There’s a definite Motown vibe propelling the opener “Good Enough” and the brightly lit bounce pushing the song forward is fully fleshed out and further enlivened by a bring the house down Rebecca Noelle vocal. The horn section is fully incorporated with the arrangement and never threatens to dominate the band’s sound. David Gaw’s guitar exerts a much stronger presence in the mix on another Noelle sang track “Bad Girl”, but the band mixes up the approach to include a healthy dose of their horn attack. Drummer Jeff Asselin is critical to making this song work with his steady timekeeping and the energetic pulse he provides. There are strong doo wop vocal influences audible on the song “Masquerade” and it gives Jeff Rogers his first chance to shine as the band’s vocalist. He doesn’t disappoint and the gives a relaxed performance. The musical highlight of the piece comes with a very memorable sax solo. The album’s best chorus comes with the track “Let Me Kiss You, Baby” and Noelle returns to the mic for yet another in a string of musically strong and immensely soulful vocals.
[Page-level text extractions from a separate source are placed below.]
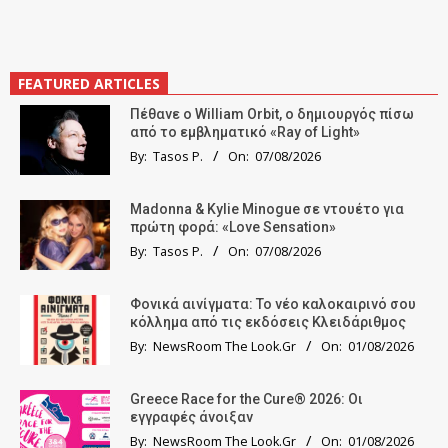
FEATURED ARTICLES
Πέθανε ο William Orbit, ο δημιουργός πίσω
από το εμβληματικό «Ray of Light»
By:
Tasos P.
On:
07/08/2026
Madonna & Kylie Minogue σε ντουέτο για
πρώτη φορά: «Love Sensation»
By:
Tasos P.
On:
07/08/2026
Φονικά αινίγματα: Το νέο καλοκαιρινό σου
κόλλημα από τις εκδόσεις Κλειδάριθμος
By:
NewsRoom The Look.Gr
On:
01/08/2026
Greece Race for the Cure® 2026: Οι
εγγραφές άνοιξαν
By:
NewsRoom The Look.Gr
On:
01/08/2026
The album’s vibrant energy continues with the funkafied “Right Kind of Wicked” and Rogers puts down a much more animated, playful vocal here than we heard in the aforementioned performance. The songwriting with this song is eminently clever and benefits from a satisfyingly predictable structure that, nonetheless, comes across with its own personality rather than a by the number R&B/funk hybrid. There’s a stronger blues influence coming across with the song “Don’t Walk Away” than we’ve heard with the earlier performances and, despite its mid-tempo pace, it certainly slows things down more than its predecessors and focuses more on nuance over energy. The upbeat mood of the album never really lightens up and reaches another high point with the Noelle sang “Take a Chance” while the finale, “Come Clean”, is an inventive final reminder that funk and blues alike are never far from the surface of this band’s music. The Commotions have recorded one of the most memorable albums released in 2017 regardless of genre and have done a lot to put Canada on the map as a breeding ground for great R&B and soul acts.